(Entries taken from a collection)
* * *
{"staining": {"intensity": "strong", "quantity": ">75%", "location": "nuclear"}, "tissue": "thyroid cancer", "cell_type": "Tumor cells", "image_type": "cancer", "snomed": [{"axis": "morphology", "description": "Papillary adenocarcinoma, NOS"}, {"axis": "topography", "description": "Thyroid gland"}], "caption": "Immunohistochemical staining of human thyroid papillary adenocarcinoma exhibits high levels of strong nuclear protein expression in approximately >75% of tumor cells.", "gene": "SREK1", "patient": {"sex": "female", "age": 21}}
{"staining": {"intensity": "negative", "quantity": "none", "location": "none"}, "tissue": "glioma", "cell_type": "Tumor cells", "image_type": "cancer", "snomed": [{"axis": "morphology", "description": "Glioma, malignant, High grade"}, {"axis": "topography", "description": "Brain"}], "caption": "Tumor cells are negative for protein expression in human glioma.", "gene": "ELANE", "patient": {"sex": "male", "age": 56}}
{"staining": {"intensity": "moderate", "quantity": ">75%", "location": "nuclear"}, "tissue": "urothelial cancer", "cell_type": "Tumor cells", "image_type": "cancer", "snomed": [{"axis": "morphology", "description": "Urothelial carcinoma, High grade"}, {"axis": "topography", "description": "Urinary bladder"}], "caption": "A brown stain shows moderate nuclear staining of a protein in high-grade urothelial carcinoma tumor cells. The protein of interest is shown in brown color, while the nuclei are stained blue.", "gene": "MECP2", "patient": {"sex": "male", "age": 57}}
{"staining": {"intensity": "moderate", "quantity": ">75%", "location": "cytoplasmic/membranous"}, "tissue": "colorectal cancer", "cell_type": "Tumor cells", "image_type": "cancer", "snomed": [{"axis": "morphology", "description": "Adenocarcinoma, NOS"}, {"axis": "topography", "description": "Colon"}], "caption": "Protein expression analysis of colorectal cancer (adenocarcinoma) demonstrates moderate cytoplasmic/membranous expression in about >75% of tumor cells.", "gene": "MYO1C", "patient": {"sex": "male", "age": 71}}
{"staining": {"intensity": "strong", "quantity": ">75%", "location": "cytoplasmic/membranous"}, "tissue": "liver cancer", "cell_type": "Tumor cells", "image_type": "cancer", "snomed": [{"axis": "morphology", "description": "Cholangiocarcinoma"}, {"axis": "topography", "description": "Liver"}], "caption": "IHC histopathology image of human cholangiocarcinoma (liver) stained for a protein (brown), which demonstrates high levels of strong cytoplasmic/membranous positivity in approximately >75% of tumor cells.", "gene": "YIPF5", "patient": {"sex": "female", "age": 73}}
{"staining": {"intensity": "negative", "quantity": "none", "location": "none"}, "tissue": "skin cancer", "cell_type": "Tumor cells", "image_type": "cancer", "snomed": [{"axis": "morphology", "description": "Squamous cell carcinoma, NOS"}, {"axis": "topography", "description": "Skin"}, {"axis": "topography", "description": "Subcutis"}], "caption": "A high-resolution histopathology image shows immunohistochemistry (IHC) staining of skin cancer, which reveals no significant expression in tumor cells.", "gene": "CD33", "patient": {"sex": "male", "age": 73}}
* * *
> Exercise prompt: Each record must appear again, word for word.

> Finished task:
{"staining": {"intensity": "strong", "quantity": ">75%", "location": "nuclear"}, "tissue": "thyroid cancer", "cell_type": "Tumor cells", "image_type": "cancer", "snomed": [{"axis": "morphology", "description": "Papillary adenocarcinoma, NOS"}, {"axis": "topography", "description": "Thyroid gland"}], "caption": "Immunohistochemical staining of human thyroid papillary adenocarcinoma exhibits high levels of strong nuclear protein expression in approximately >75% of tumor cells.", "gene": "SREK1", "patient": {"sex": "female", "age": 21}}
{"staining": {"intensity": "negative", "quantity": "none", "location": "none"}, "tissue": "glioma", "cell_type": "Tumor cells", "image_type": "cancer", "snomed": [{"axis": "morphology", "description": "Glioma, malignant, High grade"}, {"axis": "topography", "description": "Brain"}], "caption": "Tumor cells are negative for protein expression in human glioma.", "gene": "ELANE", "patient": {"sex": "male", "age": 56}}
{"staining": {"intensity": "moderate", "quantity": ">75%", "location": "nuclear"}, "tissue": "urothelial cancer", "cell_type": "Tumor cells", "image_type": "cancer", "snomed": [{"axis": "morphology", "description": "Urothelial carcinoma, High grade"}, {"axis": "topography", "description": "Urinary bladder"}], "caption": "A brown stain shows moderate nuclear staining of a protein in high-grade urothelial carcinoma tumor cells. The protein of interest is shown in brown color, while the nuclei are stained blue.", "gene": "MECP2", "patient": {"sex": "male", "age": 57}}
{"staining": {"intensity": "moderate", "quantity": ">75%", "location": "cytoplasmic/membranous"}, "tissue": "colorectal cancer", "cell_type": "Tumor cells", "image_type": "cancer", "snomed": [{"axis": "morphology", "description": "Adenocarcinoma, NOS"}, {"axis": "topography", "description": "Colon"}], "caption": "Protein expression analysis of colorectal cancer (adenocarcinoma) demonstrates moderate cytoplasmic/membranous expression in about >75% of tumor cells.", "gene": "MYO1C", "patient": {"sex": "male", "age": 71}}
{"staining": {"intensity": "strong", "quantity": ">75%", "location": "cytoplasmic/membranous"}, "tissue": "liver cancer", "cell_type": "Tumor cells", "image_type": "cancer", "snomed": [{"axis": "morphology", "description": "Cholangiocarcinoma"}, {"axis": "topography", "description": "Liver"}], "caption": "IHC histopathology image of human cholangiocarcinoma (liver) stained for a protein (brown), which demonstrates high levels of strong cytoplasmic/membranous positivity in approximately >75% of tumor cells.", "gene": "YIPF5", "patient": {"sex": "female", "age": 73}}
{"staining": {"intensity": "negative", "quantity": "none", "location": "none"}, "tissue": "skin cancer", "cell_type": "Tumor cells", "image_type": "cancer", "snomed": [{"axis": "morphology", "description": "Squamous cell carcinoma, NOS"}, {"axis": "topography", "description": "Skin"}, {"axis": "topography", "description": "Subcutis"}], "caption": "A high-resolution histopathology image shows immunohistochemistry (IHC) staining of skin cancer, which reveals no significant expression in tumor cells.", "gene": "CD33", "patient": {"sex": "male", "age": 73}}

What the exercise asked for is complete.